Exact repetition of a range: find the line containing "wrist: (223, 300)" and the line containing "pinky tip: (91, 117)" in the material below, then repeat both and all lines between them, leaving pictures out.

_ _ _

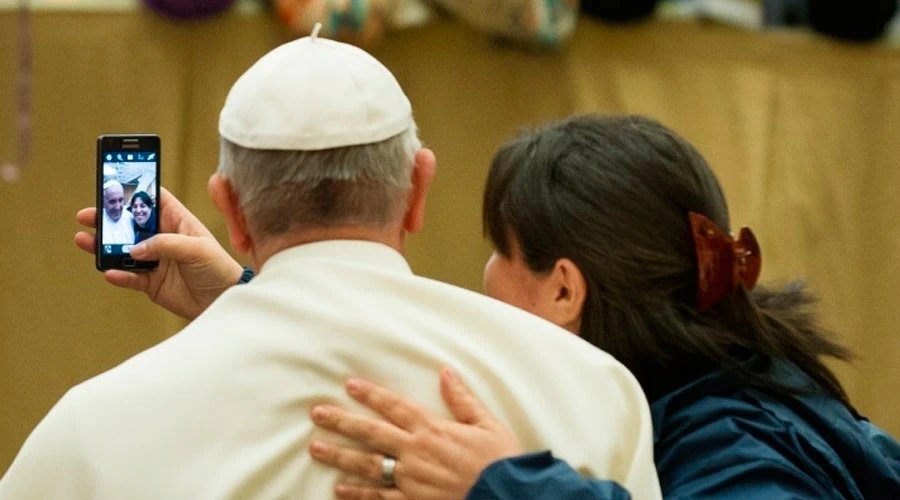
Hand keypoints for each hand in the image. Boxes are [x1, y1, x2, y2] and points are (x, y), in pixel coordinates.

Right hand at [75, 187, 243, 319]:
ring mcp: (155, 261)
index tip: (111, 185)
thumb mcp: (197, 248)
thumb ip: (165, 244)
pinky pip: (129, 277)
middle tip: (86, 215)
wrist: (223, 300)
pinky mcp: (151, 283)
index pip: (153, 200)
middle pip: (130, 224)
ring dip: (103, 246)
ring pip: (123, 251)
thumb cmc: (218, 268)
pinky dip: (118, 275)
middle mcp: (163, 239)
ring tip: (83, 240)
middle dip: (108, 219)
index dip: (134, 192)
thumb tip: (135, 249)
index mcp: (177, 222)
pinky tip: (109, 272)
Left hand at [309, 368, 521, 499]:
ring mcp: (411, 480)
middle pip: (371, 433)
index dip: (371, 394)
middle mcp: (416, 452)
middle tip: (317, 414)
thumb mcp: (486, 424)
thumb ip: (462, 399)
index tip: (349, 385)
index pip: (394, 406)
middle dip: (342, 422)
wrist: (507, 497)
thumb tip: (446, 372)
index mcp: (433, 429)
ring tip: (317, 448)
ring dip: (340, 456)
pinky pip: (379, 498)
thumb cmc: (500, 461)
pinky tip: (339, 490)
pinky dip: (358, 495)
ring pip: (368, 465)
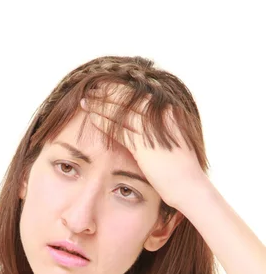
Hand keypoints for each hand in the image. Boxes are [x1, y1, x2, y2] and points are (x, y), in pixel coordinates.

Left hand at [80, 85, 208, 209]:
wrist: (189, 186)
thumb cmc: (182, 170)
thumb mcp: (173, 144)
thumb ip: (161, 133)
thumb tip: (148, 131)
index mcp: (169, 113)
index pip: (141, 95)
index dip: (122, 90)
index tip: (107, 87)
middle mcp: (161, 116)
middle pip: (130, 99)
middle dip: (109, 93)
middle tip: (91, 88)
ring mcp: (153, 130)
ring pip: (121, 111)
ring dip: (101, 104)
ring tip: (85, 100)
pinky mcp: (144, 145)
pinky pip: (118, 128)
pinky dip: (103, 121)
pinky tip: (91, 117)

_ _ _

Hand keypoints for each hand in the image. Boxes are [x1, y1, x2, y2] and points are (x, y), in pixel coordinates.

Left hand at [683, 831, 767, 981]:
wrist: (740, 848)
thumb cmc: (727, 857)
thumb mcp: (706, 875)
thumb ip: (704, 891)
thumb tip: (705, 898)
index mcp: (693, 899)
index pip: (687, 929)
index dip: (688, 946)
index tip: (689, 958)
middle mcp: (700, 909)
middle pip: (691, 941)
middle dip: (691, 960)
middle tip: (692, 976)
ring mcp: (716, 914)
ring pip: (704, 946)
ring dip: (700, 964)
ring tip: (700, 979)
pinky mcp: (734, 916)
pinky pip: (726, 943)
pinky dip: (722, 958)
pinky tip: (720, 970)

_ _ _

_Response_
wrist: (223, 300)
pinky mcp: (151, 283)
index pip: (153, 200)
middle pip: (130, 224)
ring dip: (103, 246)
ring pip: (123, 251)
thumb cmc: (218, 268)
pinky dip: (118, 275)
middle mcp: (163, 239)
ring tip: (83, 240)
middle dip: (108, 219)
index dip: (134, 192)
thumb tip: (135, 249)
index mcp: (177, 222)
pinky tip: (109, 272)
Left hand at [309, 368, 521, 499]:
ring mcp: (411, 480)
middle pip: (371, 433)
index dip: (371, 394)
middle mcp: (416, 452)
middle tip: (317, 414)
thumb mcp: (486, 424)
thumb ip: (462, 399)
index tip: (349, 385)
index pip: (394, 406)
middle dip: (342, 422)
wrist: (507, 497)
thumb tip: (446, 372)
index mcp: (433, 429)
ring tip: (317, 448)
ring dip: (340, 456)
pinky pip: (379, 498)
thumb cmc: (500, 461)
pinky tip: (339, 490)
pinky dip: (358, 495)
ring pip: (368, 465)
Hand keypoints for each hand in the image. Boxes are [x1, y1, x2, y2] and points are (x, y), in pixel coordinates.

Left hand at [80, 85, 208, 209]:
wrist: (189, 186)
thumb cmc: (182, 170)
thumb mcp: (173, 144)
thumb ip: (161, 133)
thumb tip: (148, 131)
index mcp: (169, 113)
index pip: (141, 95)
index dip: (122, 90)
index tip: (107, 87)
middle mcp: (161, 116)
middle pip: (130, 99)
middle dip: (109, 93)
middle tip: (91, 88)
ring mcp: (153, 130)
ring pip: (121, 111)
ring dip: (101, 104)
ring tip: (85, 100)
pinky mcp: (144, 145)
pinky pip: (118, 128)
pinky dip: (103, 121)
pinky tip: (91, 117)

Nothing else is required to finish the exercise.